----- Material for this exercise -----
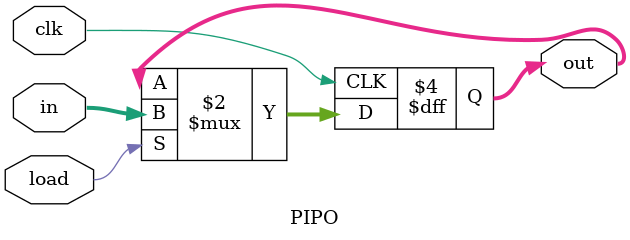
<source format=v>
module PIPO(out, in, load, clk);
	input[15:0] in;
	input load, clk;
	output reg[15:0] out;
	
	always @(posedge clk) begin
		if (load)
			out <= in;
	end
endmodule

</source>
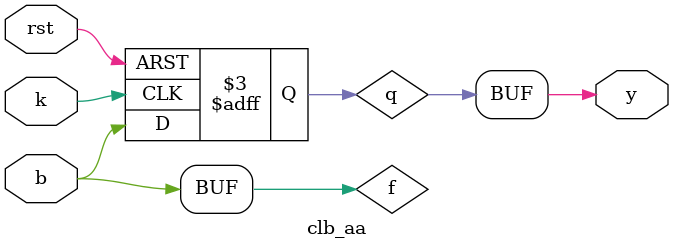
<source format=v>
module clb_aa(
	input b,
	input k,
	input rst,
	output y
);
	
	wire f;
	reg q;
	
	assign f = b;
	
	always @(posedge k, negedge rst) begin
		if (rst == 1'b0) begin
			q <= 1'b0;
		end else begin
			q <= f;
		end
	end
	
	assign y = q;

endmodule

</source>
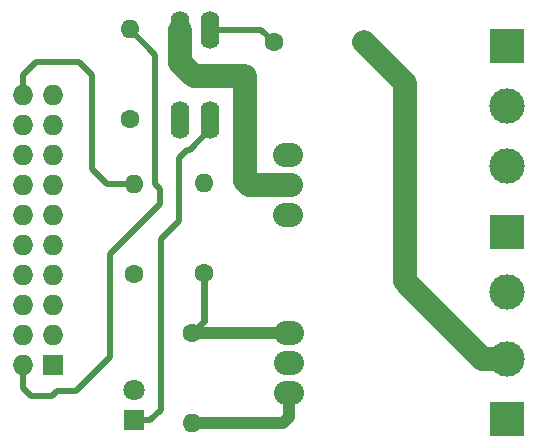
<source format=gbr>
G04 #@! TF.GenerationSoftware,KiCad,Pcbnew,(2017-11-24 revision a01d81e4b)-makepkg*
G04 #@! TF.CreationDate,2018-01-08T10:26:50+07:00*
G04 #@! TF.ProjectId,Motor DC power,4D6F746F7220444320706F7765722E6B,rev?*
G04 #@! TF.SameCoordinates,Original*
G04 #@! TF.FileFunction,Copper,L1,Top,Signal*
G04 #@! TF.FilePolarity,Positive*
%FSLAX46Y46*%
G04 Gerber Fmt 4.6, Leading zero omitted, Abs format (unit mm)*
G04 Created by KiCad (PCBNEW (2017-11-24 revision a01d81e4b)-makepkg) date 01/08/18 10:26:50*
%MOMM*%
%LPD*%
G01*
G04 APERTURE LIST*
%ADD10R,1.800000X1.800000*%
%ADD11C,1.800000*%
%ADD12C,1.600000*%
%ADD13O,1.600000X1.600000*%
%ADD14O,2.540000X2.032000*%
%ADD15R,1.727200X1.727200*%
%ADD16O,1.727200X1.727200*%
%ADD17R,3.000000X3.000000*%
%ADD18C,3.000000*%
%ADD19O,1.600000X3.200000*%
%ADD20C,0.500000*%
%ADD21C,1.000000*%
%ADD22C,0.600000*%
%ADD23C,2.000000*%
G04 APERTURE END LIST*
D10*
X112050000Y-121925000D03*
D11*
X112050000Y-119385000D03*
D12*
X117000000Y-114500000D03*
D13*
X117000000Y-122120000D03*
D14*
X125100000Y-101960000D03*
X125100000Y-104500000D03*
X125100000Y-99420000D03*
D15*
X105225000Y-117200000D03*
D16*
X102685000Y-117200000D03*
X105225000Y-114660000D03*
X102685000Y-114660000D03*
X105225000Y-112120000D03*
X102685000Y-112120000D03*
X105225000Y-109580000D03*
X102685000Y-109580000D03*
X105225000Y-107040000D03*
X102685000Y-107040000D03*
X105225000Y-104500000D03*
X102685000Y-104500000D03*
X105225000Y-101960000D03*
X102685000Y-101960000D03*
X105225000Y-99420000D03*
X102685000Y-99420000D03*
X105225000Y-96880000D03*
X102685000Y-96880000D03*
X105225000Y-94340000D03*
X102685000Y-94340000D03*
D17*
X143700000Y-90190000D03*
D18*
X143700000Y-95270000D03*
X143700000Y-100350000D03*
D17*
X143700000Y-106020000D03*
D18*
X143700000Y-111100000D03*
D17*
X143700000Y-121780000D03*
D18*
X143700000Y-116700000D03*
D14*
X125200000Y-117100000D03*
X125200000Y-119640000D03*
X125200000Y-114560000D03*
D12*
X111750000Y-96450000D03*
D13*
X111750000Y-88830000D03*
D12*
X123900000Y-89875000D03*
D13*
X131520000Y-89875000D03*
D12*
X112100000Y-109570000D03*
D13*
X112100000Y-101950000D03*
D12*
X118025000Y-109425000D03*
D13*
X118025000Y-101805000D03*
D19*
X116005000Y-96460000D03*
X118545000Y-96460000D03*
X118545000Y-88840000D03*
X116005000Y-88840000D03*
D20*
X116600000Y-99000000D02*
X116805000Y-99000000D01*
X116805000Y-99000000D02*
X118545000Y-97260000D01*
X118545000Y-97260000D02*
X118545000Y-96460000D01*
X115850000Y-99750000D02*
X116600000Y-99000000D01*
X115850000Y-105050000D02*
X115850000Y-99750000D01*
X114350000Y-106550000D02*
X115850000Y-105050000D01*
X114350000Y-121025000D02*
X114350000Y-106550000D01*
X112050000Y-121925000D02*
X113450000Y-121925000D01*
X113450000Y-121925000D02*
X114350000Y-121025000D01*
X118545000Y-97120400D02*
X118545000Y-96460000D01*
D21*
X125200000Y-114560000D02*
X117060000Y-114560000D01*
X117060000Y-114560000D02*
X117000000Y-114500000D01*
D22*
X118025000Y-109425000D02*
X118025000Y-113475000D01*
X118025000Y-113475000D02*
X117000000Y-114500000D01*
D20*
X118175000Y-109575000D02*
X118025000Y-109425000D01*
D21*
X125200000Y-119640000D02*
X125200000Y-121656000D01*
X125200000Y-121656000D02*
X124736000Y-122120000D01*
X124736000Y-122120000D02*
X118131370Y-122120000D01*
X118131370Y-122120000D02*
X117000000Y-122120000D01*
D23*
X135000000Y-110121320D02*
X135000000Y-93355000D01*
X135000000Y-93355000D02*
X131520000Y-89875000D01*
X143700000Y-116700000D02*
X141578680Y-116700000D01*
X141578680Y-116700000D02*
X135000000Y-110121320D01*
X125100000Y-101960000D02*
X121830000Y-101960000D01*
X121830000Y-101960000D02*
X121500000Y-101630000D01*
X121500000Y-101630000D02*
X121500000Y-92801684D01*
X121500000Y-92801684D02*
X117122275Y-92801684D01*
X117122275Y-92801684D02*
X116005000Y-91684409D01*
X116005000Y-91684409D02*
X116005000Y-88840000D01*
D20*
X113875000Y-101874998D02*
X113875000Y-90955000D01*
X113875000Y-90955000D02*
X111750000Y-88830000D01*
X114325000Y-103575000D02*
X114325000Y-102324998D01*
X114325000Y-102324998D02*
X113875000Y-101874998D01*
X110025000Y-107875000D02*
X114325000Y-103575000D01*
X110025000Y-116550000D02*
X110025000Y-107875000D01*
X107150000Y-119425000D02*
X110025000Y-116550000D01*
X105537202Y-119425000D02*
X107150000Y-119425000D01*
X103325000Y-119850000D02*
X105112202Y-119850000D01*
X105112202Y-119850000D02*
X105537202Y-119425000D01*
X102685000Y-119210000D02*
X103325000Y-119850000D01*
X102685000Y-117200000D02*
X102685000Y-119210000D01*
X103750000Y-91625000D02*
X102685000Y-92690000D01*
X102685000Y-92690000D02*
X102685000Y-94340000D01*
X107450000Y-91625000D02*
X103750000Y-91625000D01*
X108525000Y-92700000D02*
X107450000Y-91625000D01*
X108525000Y-100650000D02*
X108525000Y-92700000D01*
X109825000Y-101950000D02*
X108525000Y-100650000D01*
X112100000Y-101950000D02*
X109825000Y-101950000D01*
X118545000Y-88840000D02*
X122865000Y-88840000D01*
X122865000Y-88840000D02*
X123900000Y-89875000D01*
M02*

</source>
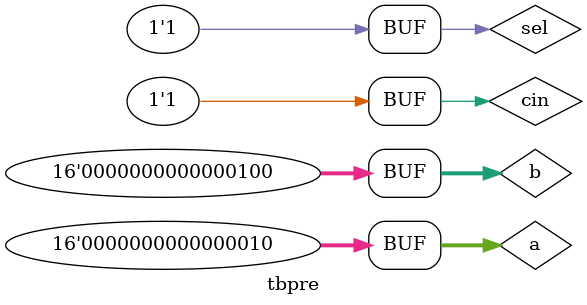
<source format=v>
module tbpre;
	reg cin,sel;
	reg[15:0] a,b;
	wire[15:0] o;
	prefixaddsub p1(a,b,cin,sel,o);

	initial begin
	$dumpfile ("tbpre.vcd");
	$dumpvars (0, tbpre);
	end
	
	initial begin
		
	a = 16'b1010101010101010;
    b = 16'b0101010101010101;
    cin=1'b0;sel=1'b0;
	#5;
    a = 16'b0000000000101110;
    b = 16'b0000000001001111;
    cin = 1'b0;sel= 1'b0;
    #5;
	a=16'b0000000000000010;
	b=16'b0000000000000100;
	cin=1'b0;sel=1'b0;
	#5;	
	a = 16'b1010101010101010;
    b = 16'b0101010101010101;
    cin=1'b1;sel=1'b1;
	#5;
    a = 16'b0000000000101110;
    b = 16'b0000000001001111;
    cin = 1'b1;sel= 1'b1;
    #5;
	a=16'b0000000000000010;
	b=16'b0000000000000100;
	cin=1'b1;sel=1'b1;

	end
    initial
    begin
        $monitor("a = %d, b = %d, cin = %d, o = %d",a,b,cin,o);
    end

endmodule
</source>
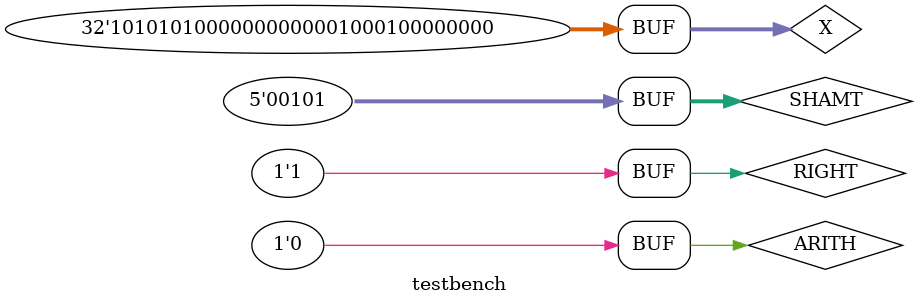
<source format=v>
module testbench;
    reg [0:31] X;
    reg [0:4] SHAMT;
    reg ARITH;
    reg RIGHT;
    wire [0:31] Z;

    shift SHIFT (.X(X), .shamt(SHAMT), .arith(ARITH), .right(RIGHT), .Z(Z));
    
    initial begin
        $monitor("x=%h shamt=%h arith=%h right=%h z=%h",X,SHAMT,ARITH,RIGHT,Z);

        #0 X = 32'haa001100; SHAMT=5'h0; ARITH=1'b0; RIGHT=1'b0;
        #1 X = 32'haa001100; SHAMT=5'h1; ARITH=1'b0; RIGHT=1'b0;
        #1 X = 32'haa001100; SHAMT=5'h2; ARITH=1'b0; RIGHT=1'b0;
        #1 X = 32'haa001100; SHAMT=5'h4; ARITH=1'b0; RIGHT=1'b0;
        #1 X = 32'haa001100; SHAMT=5'h8; ARITH=1'b0; RIGHT=1'b0;
        #1 X = 32'haa001100; SHAMT=5'h10; ARITH=1'b0; RIGHT=1'b0;
        
        #1 X = 32'hAABBCCDD; SHAMT=5'h0; ARITH=1'b1; RIGHT=1'b0;
        #1 X = 32'hAABBCCDD; SHAMT=5'h2; ARITH=1'b1; RIGHT=1'b0;
        #1 X = 32'haa001100; SHAMT=5'h4; ARITH=1'b1; RIGHT=1'b0;
        #1 X = 32'hAABBCCDD; SHAMT=5'h8; ARITH=1'b1; RIGHT=1'b0;
        #1 X = 32'haa001100; SHAMT=5'ha; ARITH=1'b1; RIGHT=1'b0;
        #1 X = 32'haa001100; SHAMT=5'h5; ARITH=1'b1; RIGHT=1'b0;

        #1 X = 32'haa001100; SHAMT=5'h0; ARITH=1'b1; RIGHT=1'b1;
        #1 X = 32'haa001100; SHAMT=5'h1; ARITH=1'b1; RIGHT=1'b1;
        #1 X = 32'haa001100; SHAMT=5'h2; ARITH=1'b1; RIGHT=1'b1;
        #1 X = 32'haa001100; SHAMT=5'h3; ARITH=1'b1; RIGHT=1'b1;
        #1 X = 32'haa001100; SHAMT=5'h4; ARITH=1'b1; RIGHT=1'b1;
        #1 X = 32'haa001100; SHAMT=5'h5; ARITH=1'b1; RIGHT=1'b1;
        
        #0 X = 32'haa001100; SHAMT=5'h0; ARITH=1'b0; RIGHT=1'b1;
        #1 X = 32'haa001100; SHAMT=5'h1; ARITH=1'b0; RIGHT=1'b1;
        #1 X = 32'haa001100; SHAMT=5'h2; ARITH=1'b0; RIGHT=1'b1;
        #1 X = 32'haa001100; SHAMT=5'h3; ARITH=1'b0; RIGHT=1'b1;
        #1 X = 32'haa001100; SHAMT=5'h4; ARITH=1'b0; RIGHT=1'b1;
        #1 X = 32'haa001100; SHAMT=5'h5; ARITH=1'b0; RIGHT=1'b1;
        


    end
endmodule // testbench
</source>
-----
# Required work
Only lines holding the word "input" belong in the answer; copy all of them from the records.

# Answer section
	input[15:0] in;
	input load, clk;
	input b,
	input k,
	input rst,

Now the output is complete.